Schläpfer: Es ist nicht Aufgabe von Schwanensee, herauszuarbeiten, was wir als heutig empfinden. Hier geht es um die Imagination, das Andersweltige. Der Mensch ist in der Natur zu Hause, hat Kultur, aber auch Aberglauben. Auch habe ich nicht vor, einen überlabilen Siegfried mit einem Mutterkomplex zu zeichnen.

Die technisch anspruchsvolle Rolle der Schwanenprinzessin adelt die Ballerina. An der Pariser Oper wird bis heute das gelungene Debüt mit der Ernennung zum Etoile, also zur ranghöchsten Solistin, belohnt. In dem Kinoerfolg „Black Swan“ gibt Natalie Portman ihr Leben, um die Hauptrolle tanzen zu dürfen. Wie viel Wahres ist daran?

Schläpfer: Ich weiß es nicht, ich habe den Film nicht gesehen. Das trifft gewiss auf Tänzer zu, die im Schulsystem des Royal Ballett oder an der Pariser Oper groß geworden sind. Frauen, denen diese Rolle alles bedeutet, wären nicht bei mir in der Compagnie. Natürlich sind die 32 Fouettés (spezielle, schnelle Drehungen, Anm. d. Red.) im dritten Akt in ihrer Aussagekraft wichtig. Mich interessiert das jedoch nicht und es wird sie bei mir auch nicht geben.

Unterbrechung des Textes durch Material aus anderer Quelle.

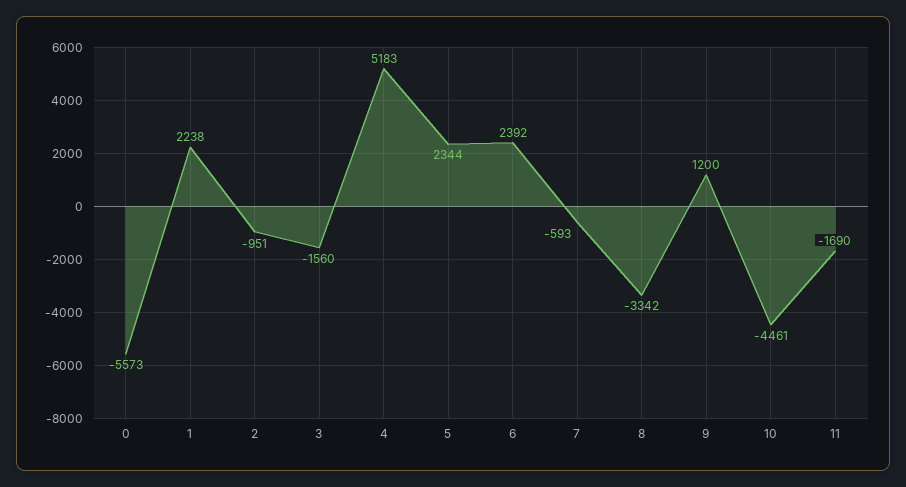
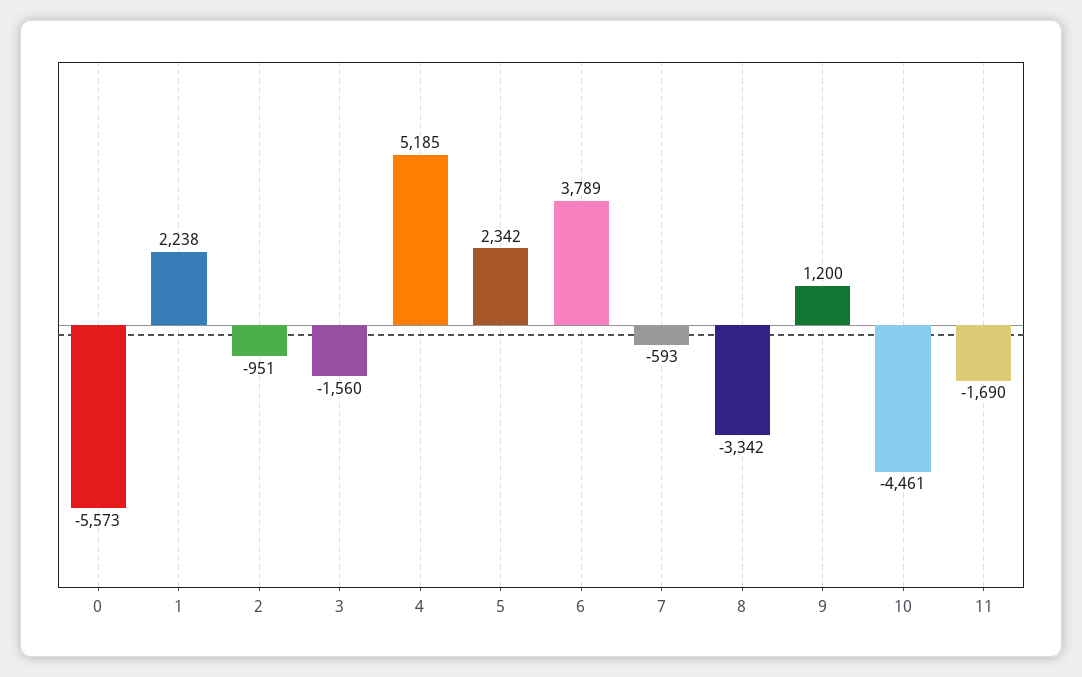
4: 5183 -> 5185
5: 2344 -> 2342
6: 2392 -> 3789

Die Person der Schwanenprinzessin ist zweigeteilt: Auf der einen Seite Odette, der weiße edelmütige Schwan, auf der anderen Seite Odile, ihr diabolisches Pendant. Meist wird die Figur von ein- und derselben Ballerina getanzt. Wie werden Sie es halten?

Schläpfer: Ich trenne die Rolle. Odette und Odile sind zwei Paar Schuhe, sind Tag und Nacht.

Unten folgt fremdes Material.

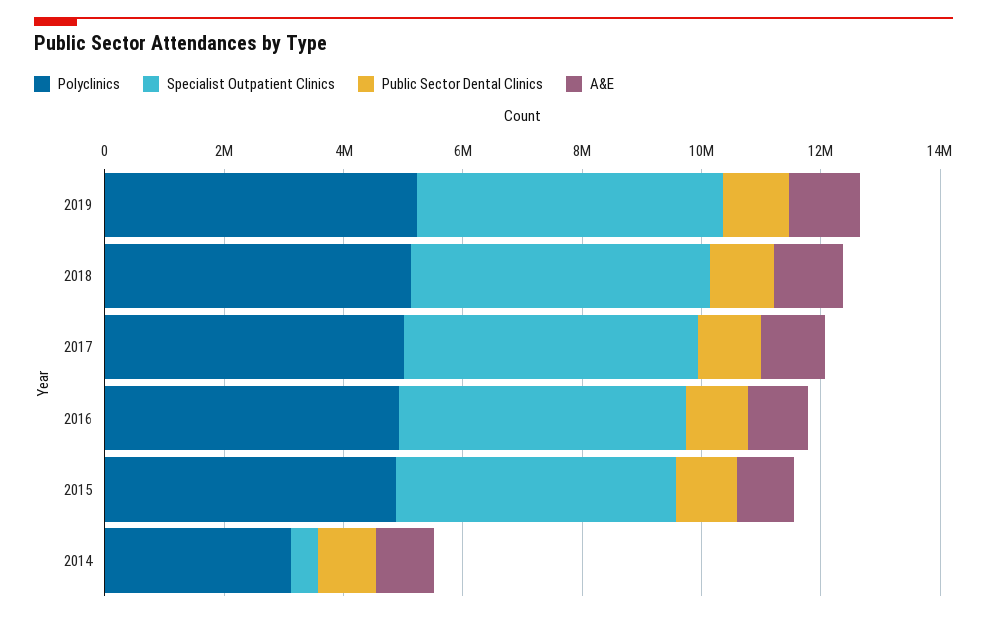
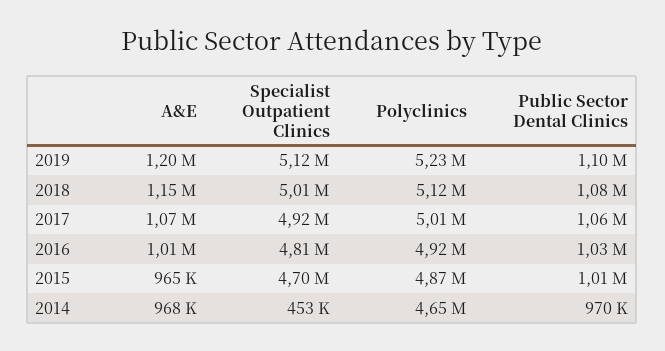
Polyclinics, 2014: 3000000 -> 4650000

Sie leiten das Ballett am Rhein seit 2009 und haben es die ganzen Jahre abgelehnt, ein Handlungsballett zu machen. Jetzt wagen Sie sich ausgerechnet an Schwanensee. Kommen Sie damit auch Publikumswünschen entgegen?

Schläpfer: Ich wusste nicht, dass sich das Publikum Schwanensee wünscht. Das Warten hatte andere Gründe. Man muss das Gefühl in sich tragen, dass man es kann. Ich war lange mit Dornröschen beschäftigt, fand es von den klassischen Balletten am abstraktesten angelegt. Es kann daher leichter nur über Tanz erzählt werden. Schwanensee jedoch ist reicher an Symbolen und hat dunklere und geheimnisvollere Märchen-Anteile. Dornröschen ist licht, Schwanensee dionysischer!

Sie haben Florian Etti als Bühnenbildner gewählt, mit dem Sie schon mehrfach zusammengearbeitet haben. Er dürfte auch ein Garant dafür sein, dass es nicht kitschig wird.

Schläpfer: Florian hilft mir dabei, das Stück anders anzugehen. Ich will keine sterile Traumwelt. Vor allem aber hat er ein unglaubliches Gefühl für Räume und ist in der Lage, auch unsere eher kleine Bühne so zu gestalten, dass man das Gefühl von Weite, von Raum hat. Und natürlich ist Axel Kober als musikalischer Leiter überaus wichtig.

Die Auswahl von Schwanensee fällt in eine kulturpolitisch bedeutsame Zeit. Im Rathaus wird über die Zukunft der Leitung von Oper und Ballett gesprochen. Man wünscht, dass diese Geschichte über 2019 hinaus weitergesponnen wird. Sie auch?

Schläpfer: Ich muss mich dazu noch enthalten. Ich bin noch nicht so weit, es öffentlich zu machen.